How Do Muslim Americans Use Popular Culture?

EAST LANSING, Mich. — Facing “Islamophobia” and widespread hostility, Muslim Americans have adopted cultural techniques to make their voices heard, according to Michigan State University faculty who will use a grant to conduct a yearlong study of Islam-inflected culture.

MSU’s Muslim Studies Program and Asian Studies Center were recently awarded $100,000 from the Social Science Research Council for “Migrations of Islam.”

Salah Hassan, associate professor of English and a core faculty member for the Muslim Studies Program. Image credit: Michigan State University

The study will draw together experts, community members and producers of Muslim culture – from music to visual art to fashion – to explore how Muslim Americans use popular culture to engage society and promote public discourse, especially in the aftermath of Sept. 11.

“Through popular culture forms, Muslim Americans confront and transcend barriers that historically have denied their civil rights within the U.S.,” said Salah Hassan, core faculty member of MSU’s Muslim Studies Program, who’s coordinating the project.
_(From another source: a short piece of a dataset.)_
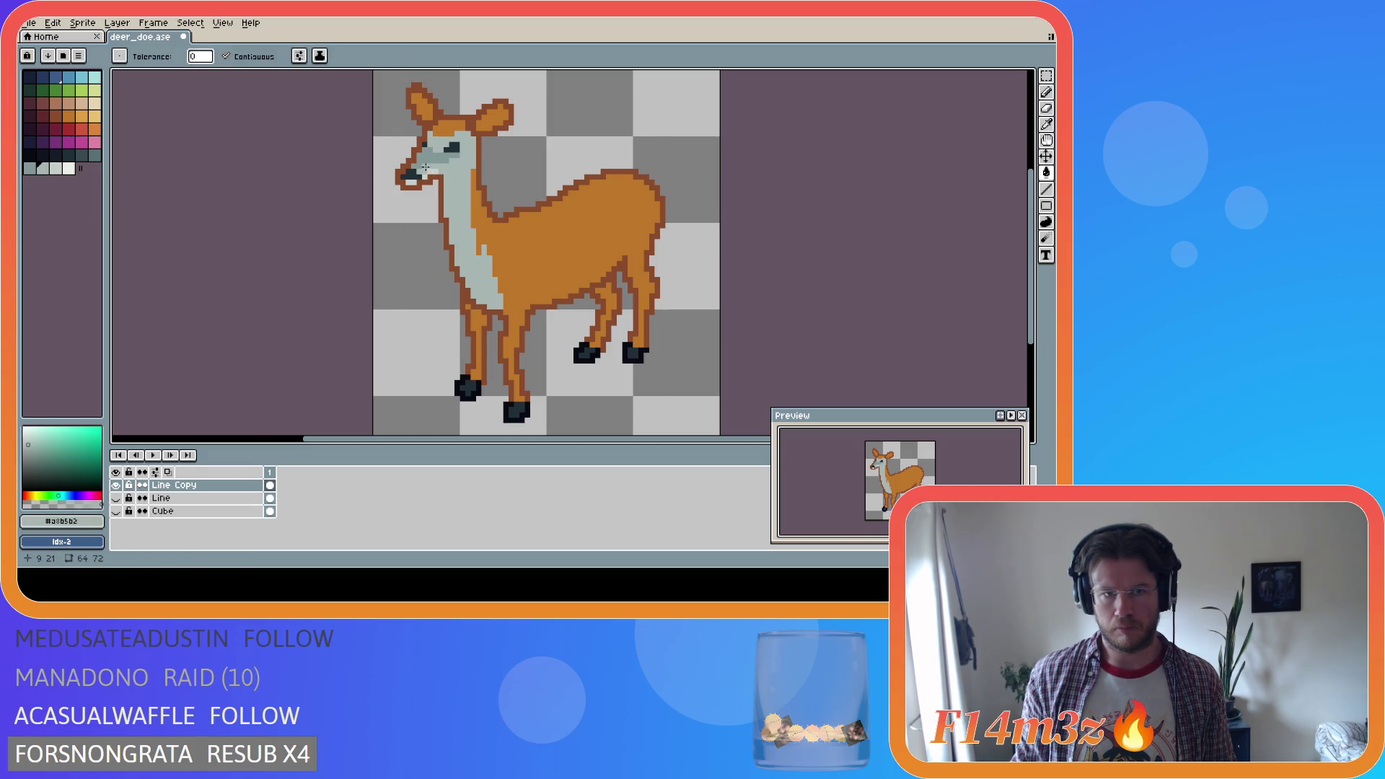
key(b)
Muslim Americans’ contributions to U.S. popular culture are critical to the debate on the role of Islam in the United States, Hassan said. Artists use culture to define their identity as Muslim Americans as they struggle to define what it means to be Muslim and what it means to be American.

A series of performances, artist presentations and lectures will run through December, starting with performances of “Hijabi Monologues” at MSU and Grand Valley State University. In November, MSU, GVSU and the University of Michigan-Dearborn will host a screening of “The Taqwacores,” a film about a Muslim punk rock scene, followed by a lecture by the director. Also in November, a Muslim traveling concert tour will come to GVSU and (scene) Metrospace, an art and performance space in East Lansing.

And in the spring, “Migrations of Islam” will host a conference. All events are free and open to the public.

Hassan said materials generated by “Migrations of Islam” – videos, interviews, blogs and photos – will be housed on a new virtual resource called “Muslim Subjects,” which builds on the success of Islam, Muslims and Journalism Education. Muslim Studies faculty created IMAJE in 2009 to educate mass media on the reporting of Muslims and Islam.

Faculty members also are producing a feature-length documentary that will include footage of performances and interviews with participants and the public.

“The performances, forums, the website and the documentary will serve the double purpose of challenging the misrepresentation of Muslims as antithetical to American culture and also producing a platform for conversation about Muslim American self-expression,” Hassan said.